[Your objective]
Repeat every line of the data exactly; the pictures stay out.

Dataset excerpts

────────────────────────────────────────

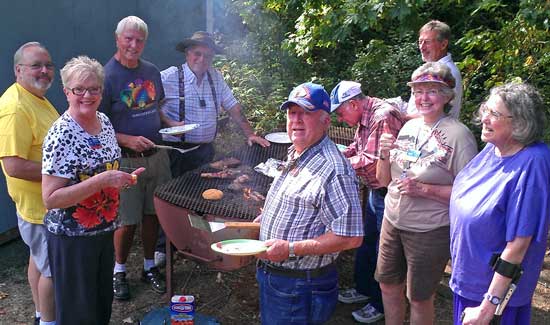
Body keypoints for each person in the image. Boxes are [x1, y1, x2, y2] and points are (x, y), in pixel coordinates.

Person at [42, 55, 142, 324]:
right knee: (78, 313)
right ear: (66, 92)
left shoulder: (105, 123)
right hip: (72, 238)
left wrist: (123, 179)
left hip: (102, 230)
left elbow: (105, 170)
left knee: (100, 307)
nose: (87, 95)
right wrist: (102, 180)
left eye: (94, 88)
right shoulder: (61, 134)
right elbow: (51, 199)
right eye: (79, 89)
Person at [375, 62, 478, 325]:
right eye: (419, 91)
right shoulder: (409, 127)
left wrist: (424, 189)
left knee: (419, 297)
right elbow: (383, 180)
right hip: (393, 220)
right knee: (387, 285)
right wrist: (383, 154)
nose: (423, 98)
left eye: (432, 91)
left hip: (429, 229)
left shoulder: (459, 136)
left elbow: (470, 196)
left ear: (447, 96)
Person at [256, 82, 364, 324]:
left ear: (326, 121)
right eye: (292, 113)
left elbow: (350, 237)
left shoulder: (335, 170)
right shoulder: (299, 151)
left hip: (300, 284)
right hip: (278, 278)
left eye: (306, 113)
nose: (296, 120)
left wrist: (291, 248)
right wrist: (268, 217)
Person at [449, 82, 550, 325]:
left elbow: (518, 245)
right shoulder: (492, 149)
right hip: (468, 282)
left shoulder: (533, 163)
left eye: (494, 114)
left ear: (520, 123)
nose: (484, 118)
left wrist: (488, 307)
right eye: (486, 109)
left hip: (492, 298)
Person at [99, 16, 175, 300]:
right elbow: (98, 124)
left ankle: (148, 266)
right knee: (127, 220)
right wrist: (126, 139)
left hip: (157, 155)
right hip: (127, 160)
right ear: (117, 39)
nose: (134, 44)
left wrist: (172, 125)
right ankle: (118, 271)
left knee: (153, 215)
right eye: (128, 38)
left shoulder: (151, 71)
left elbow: (155, 109)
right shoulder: (106, 76)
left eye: (139, 40)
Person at [329, 81, 404, 323]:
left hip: (389, 193)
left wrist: (337, 165)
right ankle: (363, 289)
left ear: (353, 103)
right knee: (367, 242)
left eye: (340, 112)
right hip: (375, 191)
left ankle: (381, 304)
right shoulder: (365, 116)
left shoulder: (382, 116)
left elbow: (372, 161)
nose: (340, 118)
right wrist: (338, 154)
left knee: (386, 252)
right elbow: (358, 148)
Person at [0, 42, 59, 325]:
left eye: (48, 65)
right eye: (36, 65)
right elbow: (13, 165)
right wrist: (63, 175)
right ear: (18, 70)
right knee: (52, 270)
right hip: (39, 207)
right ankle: (49, 321)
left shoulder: (36, 96)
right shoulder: (15, 107)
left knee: (38, 259)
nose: (45, 71)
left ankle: (39, 314)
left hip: (43, 203)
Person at [159, 31, 270, 178]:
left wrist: (250, 134)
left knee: (202, 194)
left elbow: (233, 107)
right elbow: (147, 105)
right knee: (174, 196)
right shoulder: (168, 77)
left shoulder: (215, 77)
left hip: (206, 153)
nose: (202, 59)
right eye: (197, 53)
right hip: (176, 154)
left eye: (208, 56)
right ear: (187, 53)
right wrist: (169, 122)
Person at [404, 20, 463, 120]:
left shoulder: (447, 72)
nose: (422, 47)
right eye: (420, 42)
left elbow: (436, 113)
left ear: (443, 44)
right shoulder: (431, 68)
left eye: (427, 42)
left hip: (437, 132)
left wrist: (400, 118)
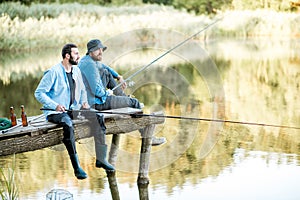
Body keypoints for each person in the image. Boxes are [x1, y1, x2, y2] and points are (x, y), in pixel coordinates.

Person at [35, 43, 114, 180]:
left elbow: (82, 89)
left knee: (98, 116)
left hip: (74, 109)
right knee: (67, 123)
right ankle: (76, 167)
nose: (78, 56)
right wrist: (55, 105)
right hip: (56, 113)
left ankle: (101, 159)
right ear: (67, 56)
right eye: (76, 53)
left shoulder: (76, 71)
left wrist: (84, 102)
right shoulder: (53, 72)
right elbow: (39, 93)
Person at [78, 39, 166, 145]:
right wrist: (107, 93)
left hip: (93, 100)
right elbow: (96, 91)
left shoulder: (87, 60)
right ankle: (148, 138)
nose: (101, 52)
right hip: (96, 103)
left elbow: (105, 67)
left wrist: (118, 76)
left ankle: (124, 98)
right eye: (97, 50)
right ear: (91, 51)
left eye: (101, 49)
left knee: (106, 73)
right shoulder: (90, 66)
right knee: (134, 103)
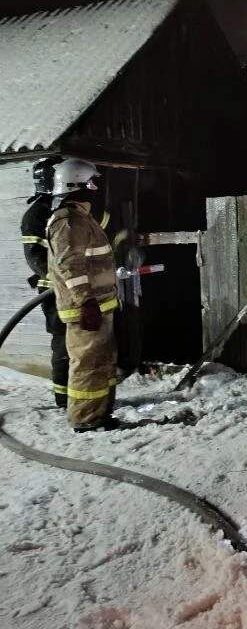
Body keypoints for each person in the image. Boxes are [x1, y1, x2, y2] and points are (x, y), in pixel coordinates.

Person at [46, 158, 119, 432]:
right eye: (91, 183)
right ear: (75, 184)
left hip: (99, 305)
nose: (95, 189)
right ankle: (86, 420)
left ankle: (100, 414)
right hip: (86, 308)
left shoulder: (81, 218)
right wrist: (86, 301)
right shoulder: (68, 222)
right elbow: (70, 265)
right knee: (88, 365)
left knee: (101, 363)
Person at [21, 156, 68, 406]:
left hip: (73, 288)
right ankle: (63, 396)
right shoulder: (36, 214)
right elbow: (35, 257)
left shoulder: (64, 209)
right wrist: (60, 279)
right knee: (62, 341)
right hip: (53, 291)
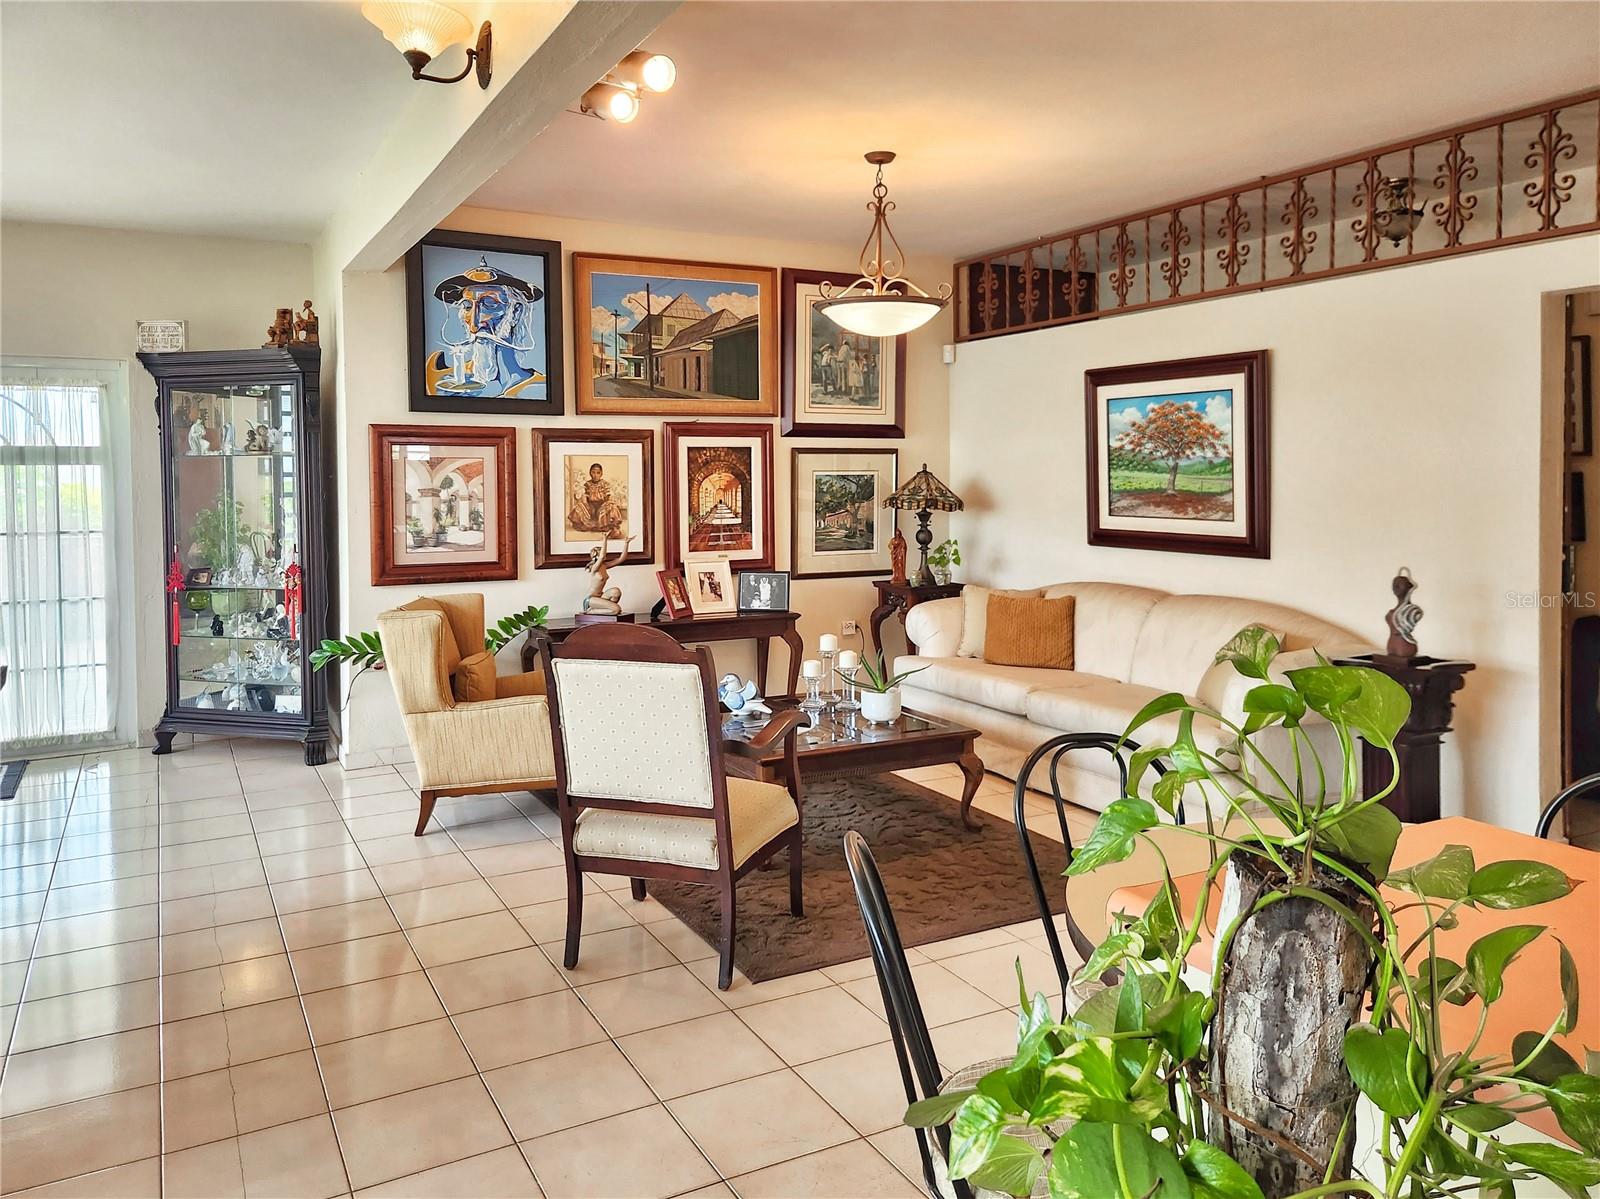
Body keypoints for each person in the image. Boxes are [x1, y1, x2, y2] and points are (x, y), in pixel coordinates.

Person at [568, 462, 624, 535]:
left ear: (601, 474)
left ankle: (612, 527)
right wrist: (586, 504)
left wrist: (607, 504)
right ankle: (586, 525)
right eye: (593, 472)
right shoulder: (587, 484)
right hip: (591, 507)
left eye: (598, 473)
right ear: (590, 473)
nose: (595, 475)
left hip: (601, 506)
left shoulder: (605, 484)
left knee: (612, 506)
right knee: (579, 506)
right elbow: (585, 497)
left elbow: (608, 496)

────────────────────────────────────────

[Solution for this exercise]
Body keypoints for each person in the image. Boxes are [x1, y1, x2, y2] and points are (x, y), in pixel coordinates.

Person at [42, 55, 142, 324]:
right knee: (78, 313)
right ear: (66, 92)
left shoulder: (105, 123)
right hip: (72, 238)
left wrist: (123, 179)
left hip: (102, 230)
left elbow: (105, 170)
left knee: (100, 307)
nose: (87, 95)
right wrist: (102, 180)
left eye: (94, 88)
right shoulder: (61, 134)
right elbow: (51, 199)
right eye: (79, 89)
Person at [375, 62, 478, 325]:
right eye: (419, 91)
right shoulder: (409, 127)
left wrist: (424, 189)
left knee: (419, 297)
right elbow: (383, 180)
right hip: (393, 220)
right knee: (387, 285)
right wrist: (383, 154)
nose: (423, 98)
left eye: (432, 91)
left hip: (429, 229)
left shoulder: (459, 136)
left elbow: (470, 196)
left ear: (447, 96)
Person at [256, 82, 364, 324]:
left ear: (326, 121)
right eye: (292, 113)
left elbow: (350, 237)
left shoulder: (335, 170)
right shoulder: (299, 151)
left hip: (300, 284)
right hip: (278, 278)
left eye: (306, 113)
nose: (296, 120)
left wrist: (291, 248)
right wrist: (268, 217)
Person at [449, 82, 550, 325]:
left elbow: (518, 245)
right shoulder: (492, 149)
right hip: (468, 282)
left shoulder: (533, 163)
left eye: (494, 114)
left ear: (520, 123)
nose: (484, 118)
left wrist: (488, 307)
right eye: (486, 109)
left hip: (492, 298)
Person at [99, 16, 175, 300]:
right elbow: (98, 124)
left ankle: (148, 266)
right knee: (127, 220)
right wrist: (126, 139)
left hip: (157, 155)
right hip: (127, 160)
right ear: (117, 39)
nose: (134, 44)
left wrist: (172, 125)
right ankle: (118, 271)
left knee: (153, 215)
right eye: (128, 38)
left shoulder: (151, 71)
left elbow: (155, 109)
right shoulder: (106, 76)
left eye: (139, 40)
Person at [329, 81, 404, 323]:
left hip: (389, 193)
left wrist: (337, 165)
right ankle: (363, 289)
left ear: (353, 103)
right knee: (367, 242)
left eye: (340, 112)
right hip: (375, 191)
left ankle: (381, 304)
right shoulder: (365, 116)
left shoulder: (382, 116)
left elbow: (372, 161)
nose: (340, 118)
right wrist: (338, 154)
left knee: (386, 252)
right elbow: (358, 148)
Person at [0, 42, 59, 325]:
left eye: (48, 65)
right eye: (36, 65)
right elbow: (13, 165)
right wrist: (63, 175)
right ear: (18, 70)
right knee: (52, 270)
right hip: (39, 207)
right ankle: (49, 321)
left shoulder: (36, 96)
right shoulder: (15, 107)
left knee: (38, 259)
nose: (45, 71)
left ankle: (39, 314)
left hip: (43, 203)
Person at [159, 31, 270, 178]:
left wrist: (250, 134)
left knee: (202, 194)
left elbow: (233, 107)
right elbow: (147, 105)
right knee: (174, 196)
right shoulder: (168, 77)
left shoulder: (215, 77)
left hip: (206, 153)
nose: (202, 59)
right eye: (197, 53)
right hip: (176, 154)
left eye: (208, 56)
right ear: (187, 53)
right wrist: (169, 122)
Person at [404, 20, 463, 120]:
left shoulder: (447, 72)
nose: (422, 47)
right eye: (420, 42)
left elbow: (436, 113)
left ear: (443, 44)
right shoulder: (431, 68)
left eye: (427, 42)
left hip: (437, 132)
left wrist: (400, 118)
Body keypoints for each person in the image. Boxes are [x1, y1, x2, y2] and points are (x, y), in pixel coordinates.

Person at [35, 43, 114, 180]:
left elbow: (82, 89)
left knee: (98, 116)
left hip: (74, 109)
right knee: (67, 123)
right ankle: (76, 167)
nose: (78, 56)
right wrist: (55, 105)
right hip: (56, 113)
left ankle: (101, 159)
right ear: (67, 56)
right eye: (76, 53)
left shoulder: (76, 71)
left wrist: (84, 102)
right shoulder: (53, 72)
right elbow: (39, 93)
Person at [78, 39, 166, 145]:
right wrist: (107, 93)
left hip: (93, 100)
right elbow: (96, 91)
left shoulder: (87, 60)
right ankle: (148, 138)
nose: (101, 52)
right hip: (96, 103)
left elbow: (105, 67)
left wrist: (118, 76)
left ankle: (124, 98)
right eye: (97, 50)
right ear: (91, 51)
left eye: (101, 49)
left knee: (106, 73)
right shoulder: (90, 66)
right knee: (134, 103)
Body keypoints for each person in the image. Boxes are [x1, y1, x2, y2] and points are (x, y), in pixel coordinates.

Person at [46, 158, 119, 432]:
right eye: (91, 183)
right ear: (75, 184)
left hip: (99, 305)
nose: (95, 189)
right ankle: (86, 420)
left ankle: (100, 414)
right hip: (86, 308)
left shoulder: (81, 218)
right wrist: (86, 301)
right shoulder: (68, 222)
right elbow: (70, 265)
right knee: (88, 365)
left knee: (101, 363)
Person at [21, 156, 68, 406]:
left hip: (73, 288)
right ankle: (63, 396)
right shoulder: (36, 214)
right elbow: (35, 257)
left shoulder: (64, 209)
right wrist: (60, 279)
right knee: (62, 341)
right hip: (53, 291)
Body keypoints for each person in the image. Boxes are [x1, y1, x2, y2] and points are (x, y), in pixel coordinates.

Person at [568, 462, 624, 535]:
left ear: (601, 474)
left ankle: (612, 527)
right wrist: (586, 504)
left wrist: (607, 504)
right ankle: (586, 525)
right eye: (593, 472)
right shoulder: (587, 484)
right hip: (591, 507)
left eye: (598, 473)
right ear: (590, 473)
nose: (595, 475)
left hip: (601, 506)
left shoulder: (605, 484)
left knee: (612, 506)
right knee: (579, 506)
right elbow: (585, 497)
left elbow: (608, 496)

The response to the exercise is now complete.